The desk arrives folded, but almost ready for use. And there is no IKEA-like assembly required: you just slot the pieces together before placing it on your desk. Then you just have to put your laptop or monitor and keyboard on it, and you’re done… or almost! Because obviously, such a straightforward piece of furniture does not have adjustable settings. So unless by miraculous coincidence it just happens to be at the right height, you will need to raise your screen, or your keyboard. We put a phone book under the keyboard and a small stack of books to raise the level of the mouse. And it works. Although, from an aesthetic point of view, the result may be open to debate.
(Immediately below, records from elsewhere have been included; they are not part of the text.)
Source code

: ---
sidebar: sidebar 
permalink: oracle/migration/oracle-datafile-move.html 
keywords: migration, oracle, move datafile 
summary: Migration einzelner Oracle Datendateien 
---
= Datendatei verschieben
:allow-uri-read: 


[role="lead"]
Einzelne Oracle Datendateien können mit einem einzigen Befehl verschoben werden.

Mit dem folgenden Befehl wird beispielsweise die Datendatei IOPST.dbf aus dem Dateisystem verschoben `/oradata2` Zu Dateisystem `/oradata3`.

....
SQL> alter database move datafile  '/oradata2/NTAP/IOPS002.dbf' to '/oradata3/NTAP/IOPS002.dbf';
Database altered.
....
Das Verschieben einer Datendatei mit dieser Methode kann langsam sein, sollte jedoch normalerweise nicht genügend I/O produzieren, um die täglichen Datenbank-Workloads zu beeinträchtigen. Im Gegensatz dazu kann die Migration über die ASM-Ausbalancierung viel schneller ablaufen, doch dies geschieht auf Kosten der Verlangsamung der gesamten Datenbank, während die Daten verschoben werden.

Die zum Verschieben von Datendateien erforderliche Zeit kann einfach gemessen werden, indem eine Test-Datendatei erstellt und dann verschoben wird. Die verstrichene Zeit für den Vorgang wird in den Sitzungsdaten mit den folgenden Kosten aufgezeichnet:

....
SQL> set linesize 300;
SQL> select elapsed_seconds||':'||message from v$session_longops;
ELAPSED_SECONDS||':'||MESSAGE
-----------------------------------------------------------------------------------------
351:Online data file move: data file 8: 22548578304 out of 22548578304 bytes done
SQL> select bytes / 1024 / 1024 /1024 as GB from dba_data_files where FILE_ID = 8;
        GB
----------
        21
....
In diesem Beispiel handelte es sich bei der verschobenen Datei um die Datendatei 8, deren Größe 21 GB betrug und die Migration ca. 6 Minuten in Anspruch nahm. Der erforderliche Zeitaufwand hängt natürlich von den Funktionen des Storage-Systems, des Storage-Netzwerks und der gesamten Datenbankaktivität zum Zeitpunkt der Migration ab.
So, it lived up to its promise?
From the very first hour, we felt more energized, and there is something pleasing about being in a more active and mobile position than usual. You force yourself to stand up straight, and you find yourself leaving your workstation more frequently to go and talk to a colleague instead of just sending an email. After a while, there was just a little discomfort in the shoulder due to the limited space available for the mouse. But by the end of the day, things have changed for the worse. You start to feel tired, your knees are sore, and you instinctively start to lean on whatever is within reach. You end up adopting less ergonomic positions to relieve your back, and so on. Realistically, you would need to be able to alternate between standing and sitting (which is what “real” sit-stand desks allow), but this involves moving your screen or laptop all over again, along with the objects you used to raise them. Doable, but not practical.
Who is it for?
It is a cheap and easily transportable solution to combat physical inactivity or just to test the concept. Compact, surprisingly stable and sturdy for cardboard (even with a very heavy monitor), it does its job well. But if you are already won over by the concept and don’t need to change workplaces frequently (and you are willing to spend more), a sit-stand desk may be a better option. And if you are put off by the idea of standing all day, there are other ways to fight against sedentary working habits.